Do the Benefits of Varicella Vaccination Outweigh the Long‐Term Risks? A Decision‐Analytic Model for Policymakers and Pediatricians

Abstract
Although varicella vaccine is recommended for infants, many physicians and parents have withheld vaccination from infants because of concerns about the vaccine's long-term efficacy. We used a decision-analytic Markov model to examine the effects of decreasing vaccine efficacy on individuals and society. The model incorporated published data on age-specific incidence, morbidity, and mortality rates, as well as data on shifting disease burden from childhood to adulthood as vaccine compliance increases. The effects of 2 vaccination strategies—vaccinating infants at age 12 months and waiting to vaccinate until children are 10 years of age—were compared with the effects of no vaccination.
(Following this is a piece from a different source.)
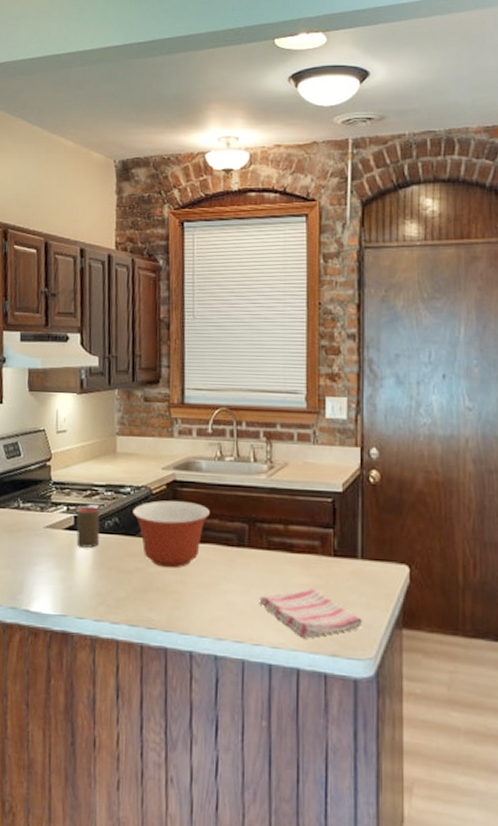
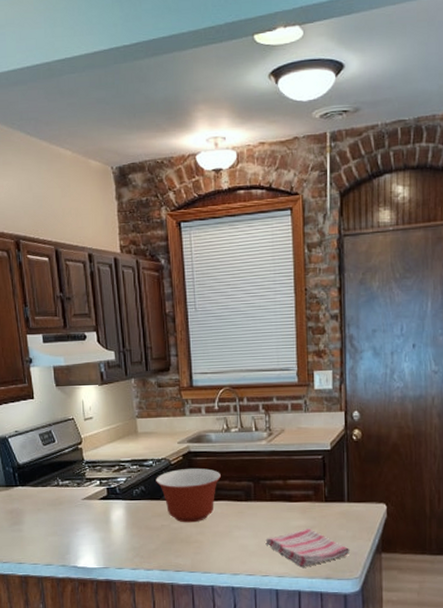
cup: present [76,506,100,548] -> none [108,479,129,513]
If the efficacy of the vaccine were to decrease by 75%, then 50% compliance with vaccination at age 12 months would save 1800 life-years and 12,800 quality-adjusted life-years annually in the United States. The quality-adjusted life expectancy of individuals vaccinated at age 12 months would be 63 h longer than that of nonvaccinated individuals and would increase to 79 h as vaccination compliance increases and the burden of chickenpox shifts to adulthood. Varicella vaccination of infants at age 12 months appears to be beneficial, even if the efficacy of the vaccine declines substantially.